Over the last few years, the Stock Connect program replaced QFII as the main access route for onshore Chinese equities. However, the China Securities Regulatory Commission recently released a consultation paper seeking feedback on a proposal to drastically simplify and enhance the QFII program. How is this likely to evolve over time?
A few decades ago, foreign investors were unable to access the Chinese onshore equity markets. In 2002, the Chinese authorities launched the Qualified Foreign Institutional Investor (QFII) program as a way to provide limited and controlled access. Getting a QFII license was a restrictive, lengthy and time consuming process requiring the applicants to meet certain standards of financial stability and track record. The program was subject to strict quotas and more importantly, approvals were subject to Government discretion. The program evolved significantly over time and by the end of 2018, an aggregate quota of $101B had been granted to 309 institutions.

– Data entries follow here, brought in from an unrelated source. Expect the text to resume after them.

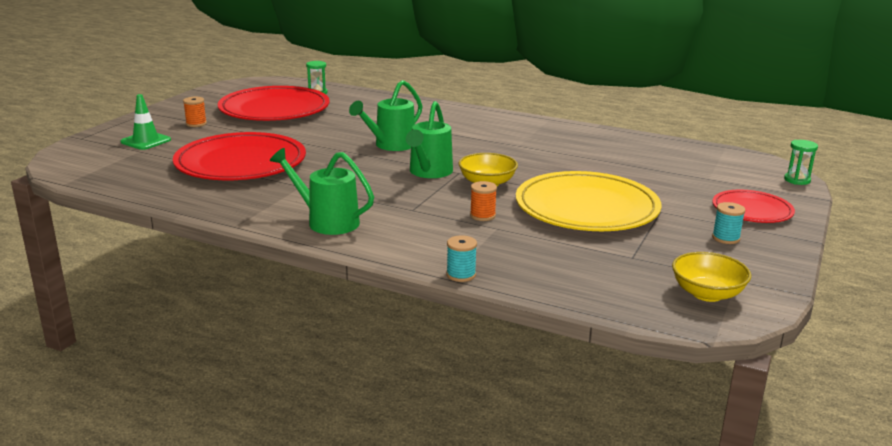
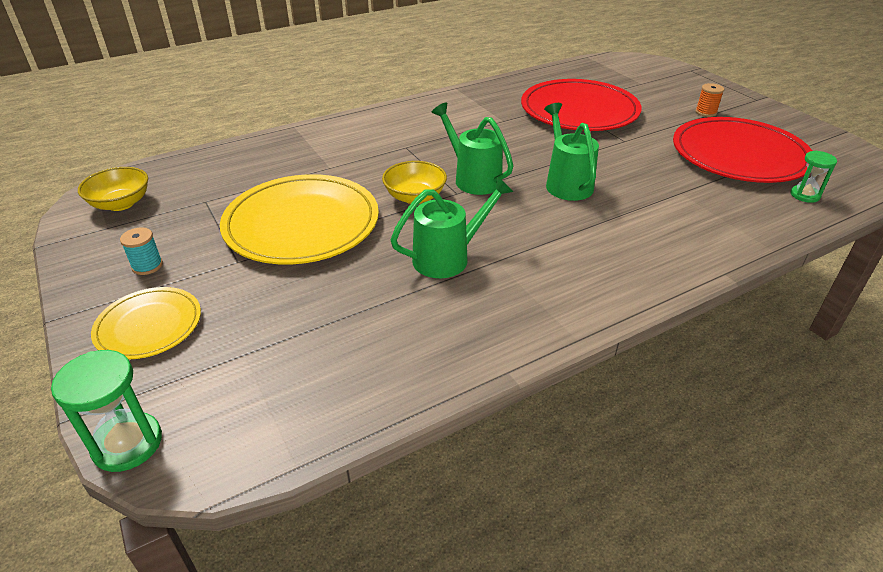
camera: 125 degrees right, 15 degrees up
green traffic cone [121,94,171,150] -> none
green watering can [270,148,374,235] -> green watering can moved to [391,177,513,278]
turquoise spool [446,235,477,282] -> none
orange spool [470,181,497,221] -> none
red plate [712,190,795,223] -> yellow plate [91,287,201,360]
green hourglass [784,140,818,185] -> green hourglass [51,350,162,472], size x1.54

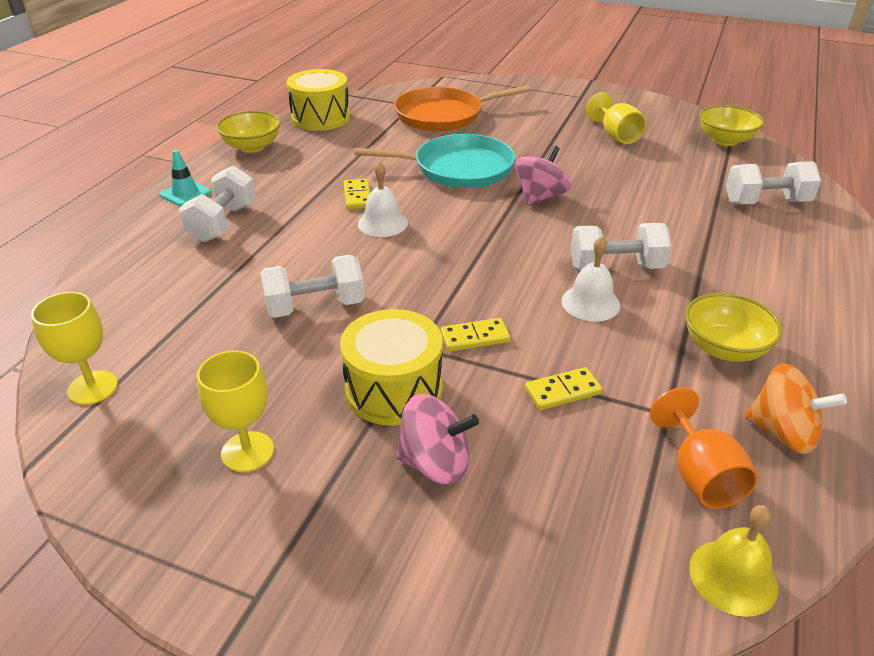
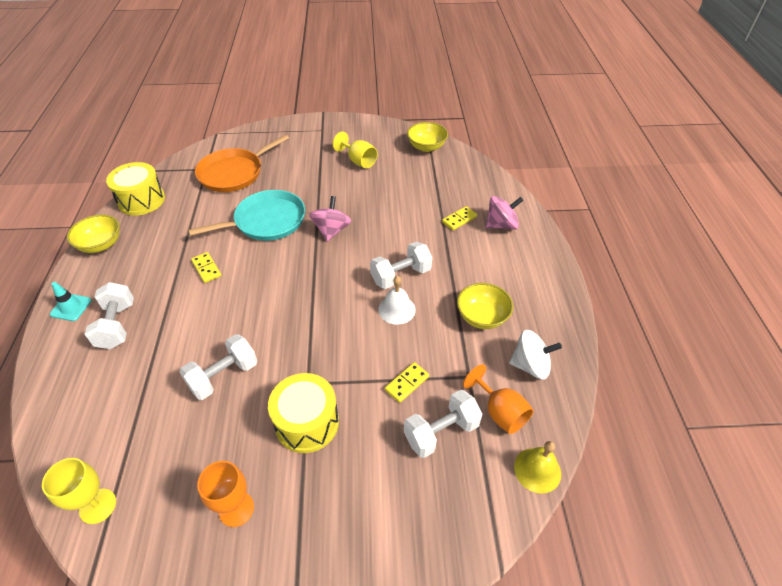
camera: 25 degrees left, 10 degrees up
yellow goblet [197,350,274,472] -> orange goblet [197,461,254,527]
white bell [358,161,408,237] -> none
pink spinning top [396,394,479,485] -> pink spinning top moved to [486,196,523,230]
yellow domino [441,318,510,352] -> yellow domino moved to [442,206,477,230]
white dumbbell [726,161,821,204] -> white dumbbell moved to [404,390,482,458]
orange spinning top [745,363,847,454] -> white spinning top [509,330,562,380]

The Launch of the Stock Connect
Despite being the second largest equity market in the world, Chinese onshore equities were not included in broad indices because of this limited accessibility and the restrictions accompanying the QFII program. In a step towards changing this, in Dec 2014, China established a new mechanism to allow foreign investors to invest in Shanghai listed equities via Hong Kong, commonly called the ‘Stock Connect’ program. This program offered several benefits compared to the QFII- ease of registration, no specific requirements for AUM or track record, daily liquidity etc. After a lukewarm initial response, the Connect program took off in 2015/2016. In December 2016, the program was expanded to include Shenzhen listed stocks, including stocks listed on the ChiNext board.
Over 2017 and 2018, the Connect program grew in depth and breadth, replacing QFII as the main access point for China. MSCI decided to include Chinese equities in its indices, starting in 2018 and most passive investors used the Connect route to build positions in Chinese stocks. Consensus views called for the ‘death of QFII’ and many institutions returned or scaled down their QFII quotas.
The Revival of QFII?
However, behind the scenes there was significant lobbying by onshore brokerage firms to revive the QFII. The Connect is dominated by global brokers serving foreign clients through Hong Kong. The revenues from the Connect are shared between China and HKEx. As a result, the major beneficiaries (from a revenue standpoint) have been the foreign brokers and HKEx. Further, the CSRC had more control, visibility and transparency including end client identification with QFII. The Chinese authorities as well as the local financial firms are aligned in their interest to revive the QFII program. With this goal in mind, the last few years have witnessed easing of several restrictions on the QFII including the removal of the 20% cap on outbound remittances, removal of principal lock up period, and allowing foreign exchange hedging.
Looking back, it is easy to spot signs of convergence between the QFII and Connect schemes. In line with the Connect, the QFII program now has better liquidity, less restrictions (no locks up, large quotas) and clear tax rules. And in line with the QFII, the Connect now has access to a wider range of instruments as well as a clear ID system allowing the authorities to track end investors.
The latest development in the QFII program came earlier this year, when the CSRC released a consultation paper simplifying the program significantly. The proposed measures would bringing the QFII mechanism even closer to the Connect and add some new features as well. Highlights include no more AUM/years of experience requirements for a QFII application, streaming the process from an approval to a registration based process, expansion of the QFII investment universe and allowing QFII holders to participate in the onshore lending market. While these are still proposals and more details are needed, the moves indicate a substantial easing of the operations, regulatory and investment process.
Many institutional investors have asked us how we see these schemes evolving. We believe these schemes will continue to converge and at some point will be virtually indistinguishable. The key outstanding issues will revolve around
- Will the QFII process get simplified to a point where MSCI will accept this as the main point of access? There are other markets e.g. Taiwan and Korea where this is an accepted way of accessing the market
- Can foreigners get comfortable with the governance issues or will they still prefer a Hong Kong based route since HK still has the advantage (perception) of “rule of law”?
We see Connect as being the dominant mechanism in the near future with growing convergence between the QFII and Connect. The latest proposal from the CSRC signifies the intent of the authorities to make the QFII process easier and to eventually have this as the mainstay. Like most things in China, this evolution will be driven by the intent of the Chinese Government as well their flexibility and pace of change.